When is Hearing Impairment Irreversible?
So let’s have a closer look. You’re waiting in your doctor’s office and you’re absorbing the news: you’re losing your hearing. So you ask your doctor if your hearing will ever come back. And the answer is… maybe.
Dramatically speaking, it’s a little anticlimactic.
But it’s also the truth. There are two general types of hearing loss:
- Damage induced hearing loss: But there’s another, more prevalent type of hearing loss. This kind of hearing loss, called sensorineural hearing loss, is irreversible. This is how it works: inside of your ear, there are tiny hairs that vibrate when struck by sound waves. When vibrations are converted into signals, they are sent to the brain which renders them into the sounds you perceive. But over time, loud sounds can cause these hairs to be damaged to the point where treatment is needed.

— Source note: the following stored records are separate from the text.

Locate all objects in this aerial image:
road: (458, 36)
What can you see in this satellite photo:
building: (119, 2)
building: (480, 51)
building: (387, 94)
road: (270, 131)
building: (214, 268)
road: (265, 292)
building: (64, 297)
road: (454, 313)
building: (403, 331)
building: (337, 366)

- Blockage induced hearing loss: You can show every sign of hearing loss when your ear has some sort of blockage. A wide range of things, from something gross (earwax) to something frightening (a tumor), can be the cause of this blockage. Your hearing will return to normal, luckily, when the obstruction is cleared away.
So here’s the main point: you can recover from one form of hearing loss and you most likely won’t know which one you have without getting a hearing exam.
Hearing Loss Treatment
Scientists haven’t discovered a “cure” for sensorineural hearing loss but they’re working on it. But that doesn’t mean you can’t find treatment for your hearing loss. Here are a few ways that the proper treatment might help you:
- Preserve a high quality of life.
- Cope successfully with any of the symptoms of hearing loss you might be enduring.

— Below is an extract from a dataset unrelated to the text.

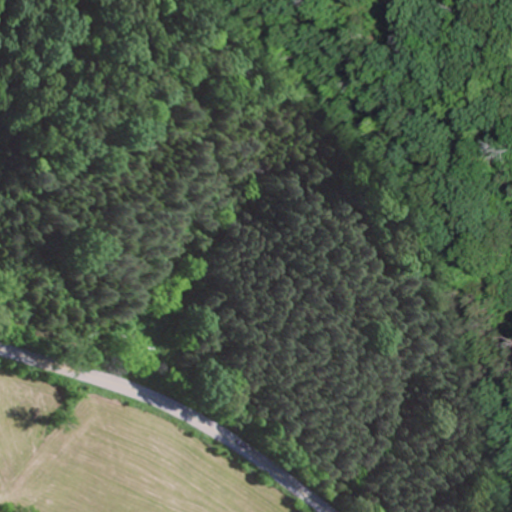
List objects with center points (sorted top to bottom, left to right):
road: (174, 408)
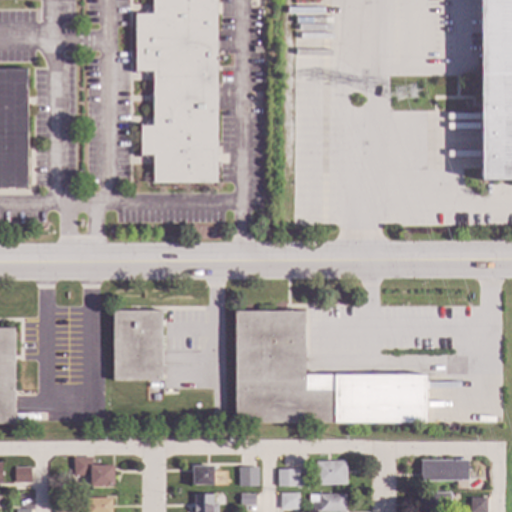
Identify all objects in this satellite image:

- Avoid isolation by staying socially involved.
- Maintain and protect the hearing you still have.
- Prevent mental decline.
This treatment can take numerous forms, and it’ll normally depend on how significant your hearing loss is. Hearing aids are one of the simplest and most prevalent treatment options.
Why Are Hearing Aids a Smart Treatment For Hearing Loss?

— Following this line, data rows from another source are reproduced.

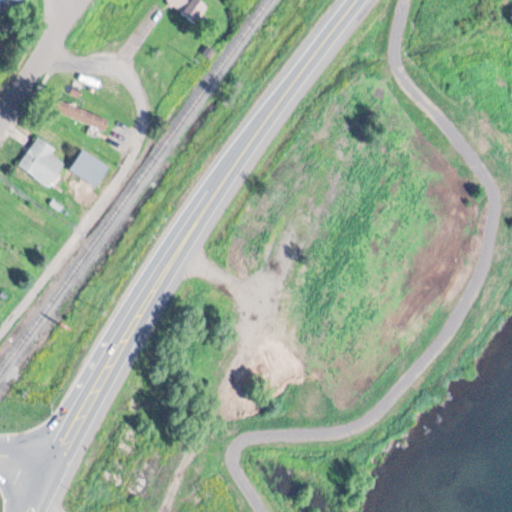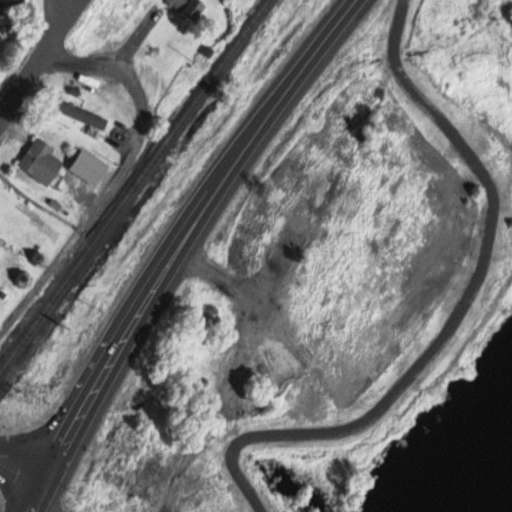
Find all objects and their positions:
building: (11, 2)
building: (190, 8)
road: (57, 12)
road: (39, 58)
building: (81, 115)
building: (42, 163)
road: (121, 173)
railway: (134, 188)
road: (178, 245)
road: (28, 451)
road: (39, 509)
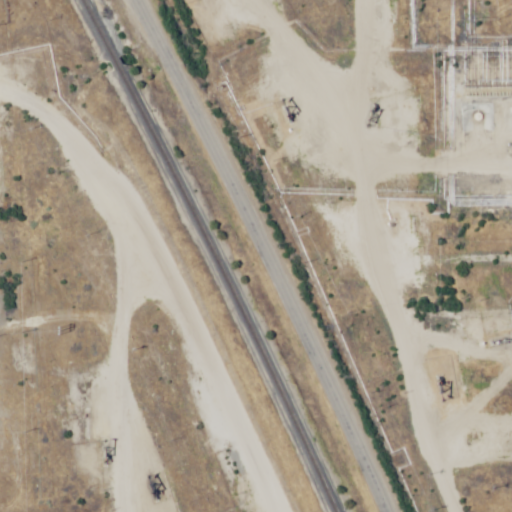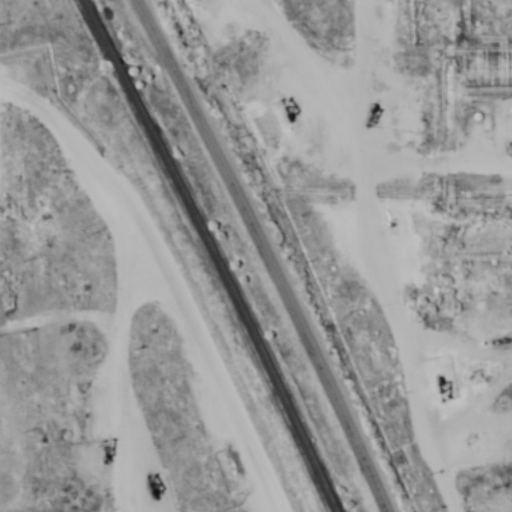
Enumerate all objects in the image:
road: (318, 43)
railway: (209, 253)
road: (261, 253)
road: (339, 261)
road: (471, 346)
road: (91, 350)
road: (87, 430)
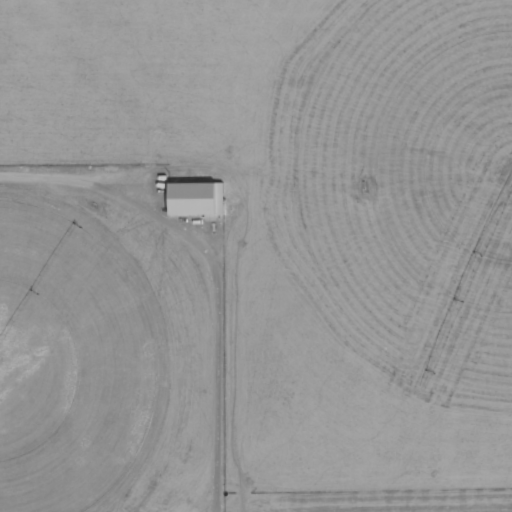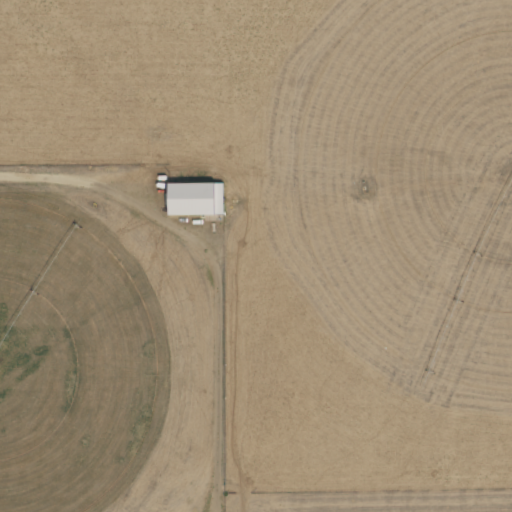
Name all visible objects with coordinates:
building: (199, 198)
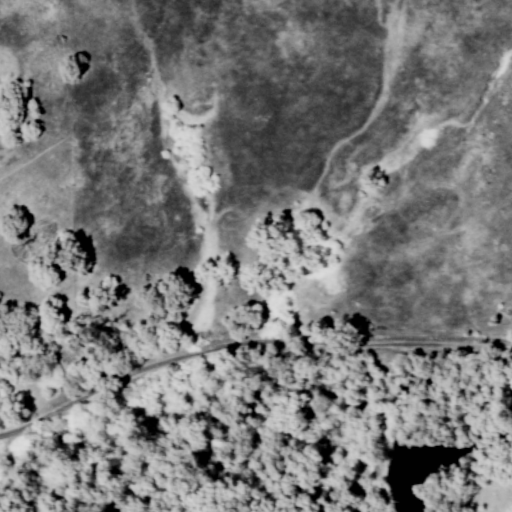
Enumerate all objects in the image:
road: (247, 340)
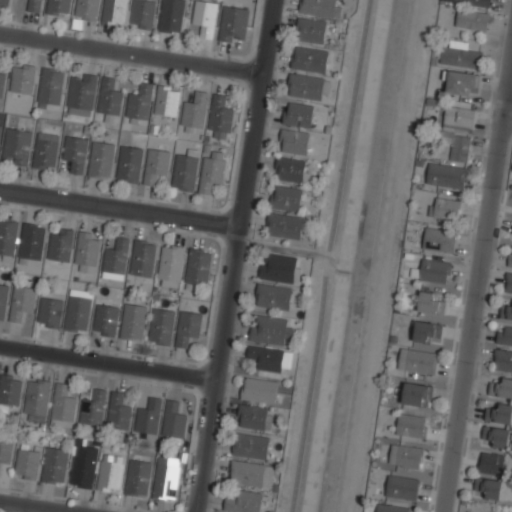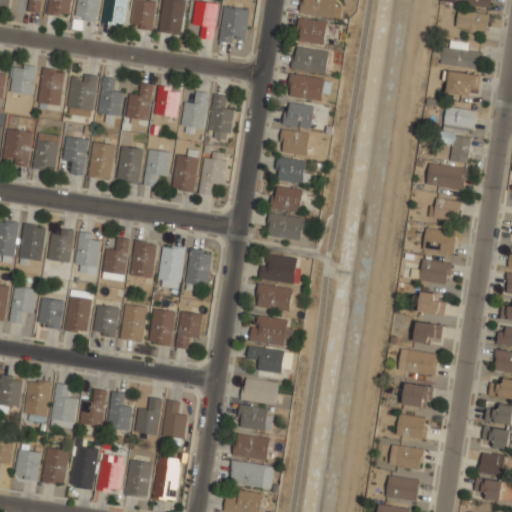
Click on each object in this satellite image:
building: (5, 2)
building: (473, 2)
building: (474, 2)
building: (3, 3)
building: (34, 5)
building: (34, 5)
building: (58, 7)
building: (59, 7)
building: (321, 8)
building: (321, 8)
building: (86, 9)
building: (87, 9)
building: (114, 11)
building: (114, 11)
building: (143, 13)
building: (143, 13)
building: (171, 15)
building: (171, 16)
building: (205, 16)
building: (205, 18)
building: (471, 19)
building: (471, 20)
building: (233, 24)
building: (234, 24)
building: (311, 30)
building: (311, 31)
road: (131, 53)
building: (457, 55)
building: (460, 55)
building: (310, 59)
building: (310, 60)
building: (22, 77)
building: (22, 79)
building: (2, 82)
building: (461, 82)
building: (462, 82)
building: (2, 83)
building: (51, 85)
building: (51, 86)
building: (306, 86)
building: (305, 87)
building: (81, 94)
building: (82, 95)
building: (109, 99)
building: (110, 99)
building: (166, 101)
building: (166, 101)
building: (140, 102)
building: (139, 103)
building: (194, 112)
building: (194, 113)
building: (298, 115)
building: (298, 115)
road: (509, 115)
building: (220, 117)
building: (220, 118)
building: (0, 125)
building: (0, 126)
building: (458, 130)
building: (458, 131)
building: (293, 142)
building: (294, 142)
building: (17, 145)
building: (17, 146)
building: (46, 150)
building: (46, 150)
building: (75, 152)
building: (75, 153)
building: (101, 159)
building: (101, 159)
building: (129, 163)
building: (129, 164)
building: (156, 165)
building: (156, 165)
building: (185, 170)
building: (212, 170)
building: (289, 170)
building: (292, 171)
building: (185, 172)
building: (211, 172)
building: (446, 174)
building: (446, 175)
building: (286, 198)
building: (286, 199)
road: (119, 208)
building: (444, 208)
building: (444, 208)
building: (284, 226)
building: (285, 226)
road: (322, 231)
building: (8, 238)
building: (439, 238)
building: (8, 239)
building: (32, 241)
building: (439, 241)
building: (60, 244)
building: (60, 245)
road: (281, 248)
building: (86, 253)
building: (87, 253)
road: (233, 255)
road: (327, 255)
building: (142, 258)
building: (142, 258)
building: (116, 259)
building: (510, 259)
building: (115, 260)
building: (509, 260)
building: (170, 266)
building: (170, 266)
building: (197, 267)
building: (278, 268)
building: (279, 268)
building: (198, 269)
building: (435, 270)
building: (434, 271)
building: (509, 282)
building: (508, 283)
road: (478, 291)
building: (273, 297)
building: (274, 297)
building: (3, 298)
building: (3, 299)
building: (21, 302)
building: (22, 302)
building: (430, 302)
building: (430, 303)
building: (506, 308)
building: (78, 310)
building: (50, 311)
building: (78, 311)
building: (50, 312)
building: (509, 312)
building: (106, 319)
building: (106, 320)
building: (133, 321)
building: (133, 321)
building: (161, 326)
building: (161, 327)
building: (188, 327)
building: (188, 328)
building: (270, 330)
building: (271, 330)
building: (426, 331)
building: (427, 332)
building: (505, 335)
building: (504, 336)
building: (267, 358)
building: (266, 359)
building: (503, 359)
building: (418, 360)
building: (503, 360)
building: (417, 361)
road: (108, 362)
building: (501, 386)
building: (501, 388)
building: (10, 389)
building: (10, 389)
building: (259, 390)
building: (260, 390)
building: (416, 394)
building: (417, 394)
building: (37, 397)
building: (37, 397)
building: (62, 406)
building: (62, 407)
building: (93, 408)
building: (93, 409)
building: (118, 412)
building: (119, 413)
building: (499, 413)
building: (499, 414)
building: (148, 416)
building: (251, 416)
building: (149, 417)
building: (256, 417)
building: (173, 420)
building: (174, 420)
building: (411, 425)
building: (411, 426)
building: (495, 436)
building: (497, 436)
building: (250, 445)
building: (251, 446)
building: (5, 450)
building: (5, 451)
building: (406, 455)
building: (405, 456)
building: (27, 463)
building: (491, 463)
building: (491, 463)
building: (27, 464)
building: (54, 465)
building: (55, 466)
building: (83, 466)
building: (83, 470)
building: (110, 472)
building: (251, 473)
building: (252, 474)
building: (110, 475)
building: (138, 477)
building: (166, 478)
building: (138, 479)
building: (165, 479)
building: (402, 487)
building: (402, 487)
building: (489, 488)
building: (492, 489)
building: (243, 501)
building: (244, 502)
road: (39, 506)
building: (392, 508)
building: (394, 508)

Hearing aids can help you get back to the people and things you enjoy. They can help you hear the discussions, the phone, your television, or even just the sounds of nature. You won’t be struggling to hear so pressure will be removed from your brain.
The Best Protection is Prevention
Whether you have hearing loss now or not, you need to safeguard your hearing from loud noises and other things that can damage your hearing (like ototoxic drugs). Hearing well is essential to your overall health and well-being. Having regular hearing exams is the best way to be certain that you are safeguarding your hearing.